■ **EXTRACTED MATERIAL**
..........
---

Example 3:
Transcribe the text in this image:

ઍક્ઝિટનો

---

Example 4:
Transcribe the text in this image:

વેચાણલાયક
..........
■ **INSTRUCTIONS FOR THE TASK**
Exact copies of all the entries above are to be printed.

■ **EXERCISE RESPONSE**
---

Example 3:
Transcribe the text in this image:

ઍક્ઝિટનો

---

Example 4:
Transcribe the text in this image:

વેચાણલાયક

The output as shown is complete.